Exercise 1: In the Phalaris text below, swap "Bromus" for "Bromella" and write out the part from "Phalaris (16 May" up to and including "at the knee.".

Text excerpt:
::::::

Phalaris (16 May 1913 – 28 February 1931) was a British bred Thoroughbred racehorse, later a Leading sire in Great Britain and Ireland and a Leading broodmare sire in Great Britain & Ireland. He appears in the sireline (stallion to stallion) of all racehorses which were winners of more than $10 million, as well as all yearlings that were auctioned for more than $7.5 million.

Background
Phalaris was sired by the Champion Stakes winner Polymelus out of Bromus by the Epsom Derby winner Sainfoin, she being closely inbred in the second and third removes to Springfield. Bromus also foaled Hainault by Swynford.  Phalaris was from a long line of successful sires. The conformation of Phalaris was typical of a sprinter, upstanding in build, but he was slightly back at the knee.

Racing career
At the age of two years he was rated 9 lbs (4 kg) below the champion filly Fifinella. At three years he was not up to the classic standard at a mile but he did win over 10 furlongs (2,000 metres). At four and five years old he was a very good sprinter, able to carry more than 10 stone (63.5 kilograms) and win on three occasions. Phalaris only raced at Newmarket where he won 16 of his 24 starts and was placed on another three occasions. He was the winner of the Stud Produce Stakes; Redmere Nursery Stakes; Beaufort Stakes; St. George Stakes; Royal Stakes; Bretby Handicap; Chesterfield Stakes; St. Ives Handicap; Bury St. Edmunds Plate; Snailwell Stakes; Challenge Stakes (twice); The Whip; Abingdon Plate; June Stakes and Lanwades Plate. Phalaris was the top sprinter in 1917 and 1918 when racing was restricted due to World War I. Phalaris was kept in training for four seasons, and was retired to Lord Derby's stud.

::::::

Provided data:

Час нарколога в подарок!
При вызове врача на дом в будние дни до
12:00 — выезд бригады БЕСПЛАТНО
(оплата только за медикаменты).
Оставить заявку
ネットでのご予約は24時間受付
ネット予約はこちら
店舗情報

::::::

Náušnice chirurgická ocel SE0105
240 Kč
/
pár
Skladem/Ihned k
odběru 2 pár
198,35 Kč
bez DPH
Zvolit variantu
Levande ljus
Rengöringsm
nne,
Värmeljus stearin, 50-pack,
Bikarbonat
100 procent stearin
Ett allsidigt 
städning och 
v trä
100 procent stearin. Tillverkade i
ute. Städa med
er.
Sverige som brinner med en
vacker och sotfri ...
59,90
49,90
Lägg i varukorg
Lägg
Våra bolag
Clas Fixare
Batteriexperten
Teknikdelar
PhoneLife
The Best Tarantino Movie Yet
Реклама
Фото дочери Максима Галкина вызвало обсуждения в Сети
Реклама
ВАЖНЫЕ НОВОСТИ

::::::

Exercise 2: Retype the entries above from the line with "Náušnice chirurgická ocel SE0105" up to and including the line with "Lägg i varukorg".

Task response 1:
Phalaris (16 May 1913 – 28 February 1931) was a British bred Thoroughbred racehorse, later a Leading sire in Great Britain and Ireland and a Leading broodmare sire in Great Britain & Ireland. He appears in the sireline (stallion to stallion) of all racehorses which were winners of more than $10 million, as well as all yearlings that were auctioned for more than $7.5 million.

Background
Phalaris was sired by the Champion Stakes winner Polymelus out of Bromella by the Epsom Derby winner Sainfoin, she being closely inbred in the second and third removes to Springfield. Bromella also foaled Hainault by Swynford.  Phalaris was from a long line of successful sires. The conformation of Phalaris was typical of a sprinter, upstanding in build, but he was slightly back at the knee.

Task response 2:
Náušnice chirurgická ocel SE0105
240 Kč
/
pár
Skladem/Ihned k
odběru 2 pár
198,35 Kč
bez DPH
Zvolit variantu
Levande ljus
Rengöringsm
nne,
Värmeljus stearin, 50-pack,
Bikarbonat
100 procent stearin
Ett allsidigt 
städning och 
v trä
100 procent stearin. Tillverkade i
ute. Städa med
er.
Sverige som brinner med en
vacker och sotfri ...
59,90
49,90
Lägg i varukorg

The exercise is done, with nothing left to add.